GIVEN PASSAGE:
New graduate program goes global
Kathleen Gould, Ph.D., professor of Cell and Developmental Biology and a Howard Hughes Medical Institute investigator, has been selected as the first director of the program, which began this summer.
“To be a truly great international university, Vanderbilt needs to continue to grow a diverse community of scholars,” said Susan Wente, Ph.D., associate vice chancellor for Research and senior associate dean for Biomedical Sciences at Vanderbilt University Medical Center who spearheaded the program.
“The need for additional resources to support our training of international biomedical graduate students was identified in the recent Task Force Report on Graduate Education,” Wente said. “We are very fortunate that Vanderbilt University Chancellor Nicholas Zeppos has provided the support for this program, and that Dr. Gould has accepted the director position.
“Dr. Gould has tremendous leadership experience in our biomedical graduate programs and is an internationally known scientist.”
Last fall (2009), 125 international students were enrolled in 17 Ph.D.-degree programs in the schools of Medicine and Nursing and the College of Arts & Science – about 16 percent of the total enrollment.
However, Vanderbilt is not well known in some parts of the world. And for students who do apply to Vanderbilt, “their funding can be precarious,” Gould said. A major focus for VISP will be to enhance the recruitment and support mechanisms for international biomedical graduate students.
The Interdisciplinary Graduate Program (IGP), Chemical and Physical Biology Program (CPBP) and other graduate programs at Vanderbilt cover the first year of tuition and stipends for international students, but their mentors are responsible for the second year.
“That can be prohibitive for a number of laboratories, and so the choices for international students are more limited than for our U.S. students,” Gould explained.

TASK ITEM A: Retype the article on Vanderbilt's new international graduate program, everything from "Last fall (2009), 125" down to "biomedical graduate students.".
TASK ITEM B: Write what comes next in the article on Vanderbilt's new international graduate program, picking up after its last sentence.
The records that follow were drawn from a separate source.

INFORMATION SHOWN:
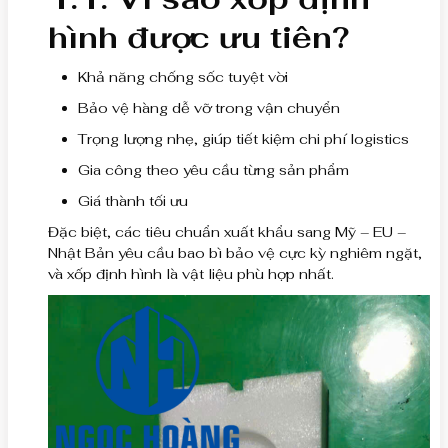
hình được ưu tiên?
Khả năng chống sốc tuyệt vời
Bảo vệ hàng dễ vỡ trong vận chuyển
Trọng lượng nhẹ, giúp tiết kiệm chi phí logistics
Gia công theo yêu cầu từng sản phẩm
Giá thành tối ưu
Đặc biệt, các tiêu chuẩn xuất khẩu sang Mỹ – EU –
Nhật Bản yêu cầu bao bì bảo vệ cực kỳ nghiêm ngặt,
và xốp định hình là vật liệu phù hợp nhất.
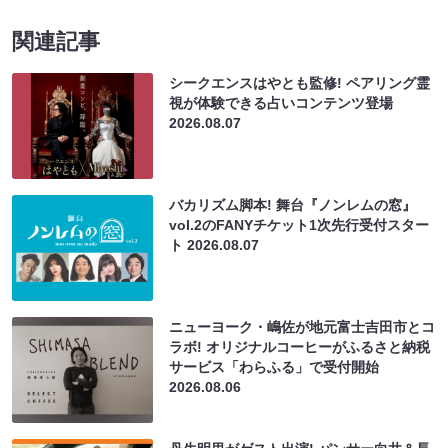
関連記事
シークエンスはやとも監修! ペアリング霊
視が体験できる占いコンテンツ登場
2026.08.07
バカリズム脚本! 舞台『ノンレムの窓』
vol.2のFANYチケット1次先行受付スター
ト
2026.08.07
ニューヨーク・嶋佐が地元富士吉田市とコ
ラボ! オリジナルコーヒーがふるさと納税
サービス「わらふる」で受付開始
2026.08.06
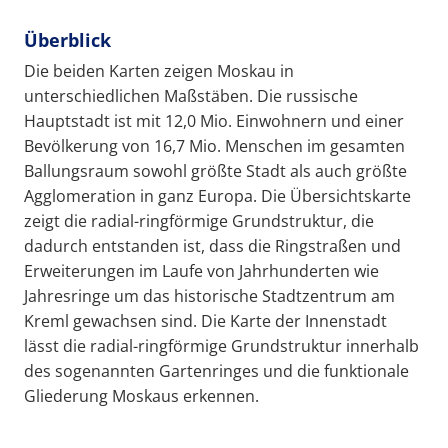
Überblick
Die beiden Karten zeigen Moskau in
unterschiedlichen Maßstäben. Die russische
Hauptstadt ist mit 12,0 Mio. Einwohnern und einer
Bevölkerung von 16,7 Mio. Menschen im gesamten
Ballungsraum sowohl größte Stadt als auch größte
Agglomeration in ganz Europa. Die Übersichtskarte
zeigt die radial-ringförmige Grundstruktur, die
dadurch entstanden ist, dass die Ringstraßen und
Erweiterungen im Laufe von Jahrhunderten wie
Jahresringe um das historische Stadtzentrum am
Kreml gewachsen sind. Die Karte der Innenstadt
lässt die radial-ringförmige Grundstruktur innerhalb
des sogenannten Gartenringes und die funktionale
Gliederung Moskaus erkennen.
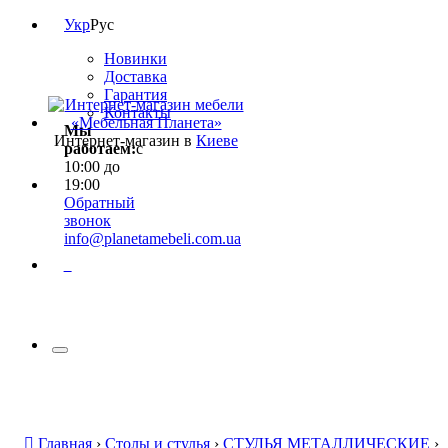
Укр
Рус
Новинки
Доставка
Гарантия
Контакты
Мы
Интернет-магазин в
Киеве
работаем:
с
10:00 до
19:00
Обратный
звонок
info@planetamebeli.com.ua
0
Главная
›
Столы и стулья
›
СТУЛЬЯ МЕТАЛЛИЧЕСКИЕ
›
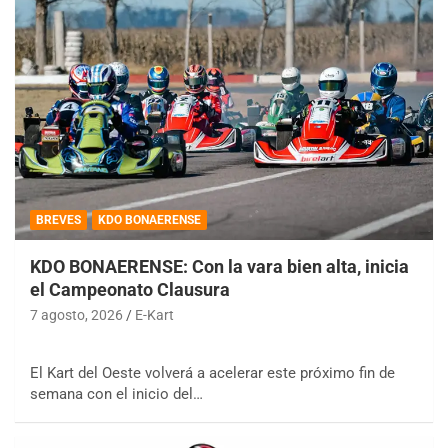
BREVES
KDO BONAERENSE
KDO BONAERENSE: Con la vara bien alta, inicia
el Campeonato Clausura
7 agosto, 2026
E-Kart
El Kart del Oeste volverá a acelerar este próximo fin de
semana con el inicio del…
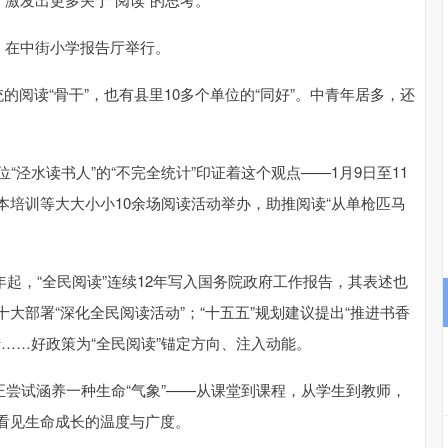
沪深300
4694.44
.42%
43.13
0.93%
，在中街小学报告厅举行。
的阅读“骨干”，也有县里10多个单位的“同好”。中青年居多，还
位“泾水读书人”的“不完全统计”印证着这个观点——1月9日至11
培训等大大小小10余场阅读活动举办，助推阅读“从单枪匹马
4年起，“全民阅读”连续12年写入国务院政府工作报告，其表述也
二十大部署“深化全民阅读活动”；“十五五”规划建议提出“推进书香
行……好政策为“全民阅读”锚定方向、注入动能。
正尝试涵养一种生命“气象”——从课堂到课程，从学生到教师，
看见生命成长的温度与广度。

WRITTEN ANSWER A:
Last fall (2009), 125 international students were enrolled in 17 Ph.D.-degree programs in the schools of Medicine and Nursing and the College of Arts & Science – about 16 percent of the total enrollment.
However, Vanderbilt is not well known in some parts of the world. And for students who do apply to Vanderbilt, “their funding can be precarious,” Gould said. A major focus for VISP will be to enhance the recruitment and support mechanisms for international biomedical graduate students.

WRITTEN ANSWER B:
VISP will cover the first two years of tuition and stipends for selected scholars who maintain good academic standing. The goal is to make Vanderbilt “a more attractive place for them to consider coming to because there would not be any limitations on exploring their passion in science,” she said.
Roger Colbran, Ph.D., Mark Denison, M.D., Anne Kenworthy, Ph.D., and Karoly Mirnics, M.D., have been appointed to the VISP steering committee, which selects each year’s scholars from among the applicants to the IGP, CPB and other graduate programs.
VISP already is attracting interest from universities around the world, Gould said. Twelve scholars from Cameroon, China, India, Korea and Vietnam were selected this summer to participate in the first year of the program.
The scholars “are all remarkable,” said Gould. “They’re very excited that … they’re thought of as an ‘added value’ to the university, an integral component of our research enterprise.”
By reaching out and forging alliances with like-minded universities and research institutes in biomedical graduate education, Vanderbilt not only is helping to train the next generation of scientists but is enhancing its reputation as a leader in biomedical research, she said.